Just say Saskatchewan. Those rolling vowels call to mind acres of waving wheat fields, long sightlines reaching to a distant horizon, and a big blue prairie sky. But for all the splendour of its geography, says Catharine Bradbury of Regina's Bradbury Branding and Design, "this province is about people. There's a warmth and friendliness here, and a real community spirit. These are the qualities that have made Saskatchewan the great province it is today."
As a result, a very human image dominates the new domestic rate (50¢) stamp Canada Post has issued to celebrate Saskatchewan's centennial. A young woman with arms outstretched reaches toward the vast prairie, but it's her smile that captivates, and makes her open gesture especially welcoming. The image is appropriate, since Saskatchewan has welcomed newcomers throughout its history.
Above the stamp's very contemporary central image, a photo from the Saskatchewan Archives alludes to the province's history of agricultural settlement.

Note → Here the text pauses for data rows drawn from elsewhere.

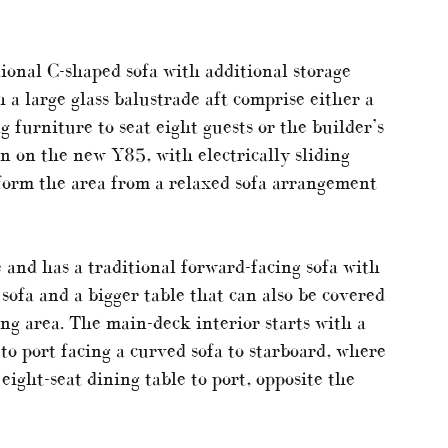
tional C-shaped sofa with additional storage
 a large glass balustrade aft comprise either a
g furniture to seat eight guests or the builder’s
een on the new Y85, with electrically sliding
form the area from a relaxed sofa arrangement
 and has a traditional forward-facing sofa with
 sofa and a bigger table that can also be covered
ing area. The main-deck interior starts with a
to port facing a curved sofa to starboard, where
eight-seat dining table to port, opposite the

Printed in subtle grey tones, the photo portrays early farm workers operating a steam-powered grain thresher. "Our ancestors were dreamers and builders," says Bradbury. "They were tough, determined and resourceful. This image symbolizes the hard work and strength of community that built this province."

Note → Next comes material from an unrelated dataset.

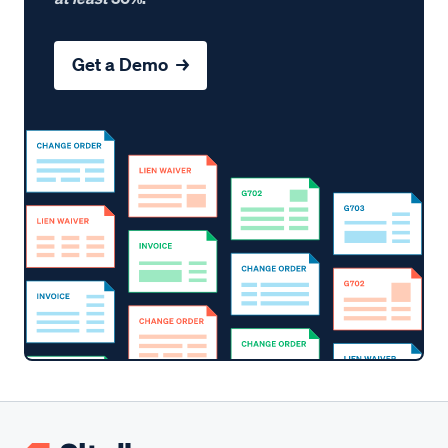
Get a Demo →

To complete the stamp portrait, Bradbury and design assistant Rhea Leibel selected two additional photos that would emphasize the diversity of Saskatchewan. Cropped to appear as small boxes to the left of the central image, they show an image of sunflowers, and the legislature building. "We chose simple, graphic images appropriate for this contemporary design," says Bradbury.
The stamps have a simulated perforation and are available in a pane of eight. The background of the pane displays a photo of a brilliant yellow canola field, a reference to Saskatchewan's agricultural heritage, but also, in its intense colour, to the vibrant, lively community of people who live there.
Saskatchewan became a province on September 1, 1905. Agriculture was essential to its economy, and in the early years of the century, settlers continued to flock to its wide-open spaces. But the farming communities that developed here grew more than grain. The co-operative movement took root in Saskatchewan, and by 1944 the province had elected the first socialist government in North America. "Wheat fields are only a part of who we are," says Bradbury. "With this stamp we wanted to create a clean, modern design that would celebrate the past, present and future accomplishments of the people of Saskatchewan."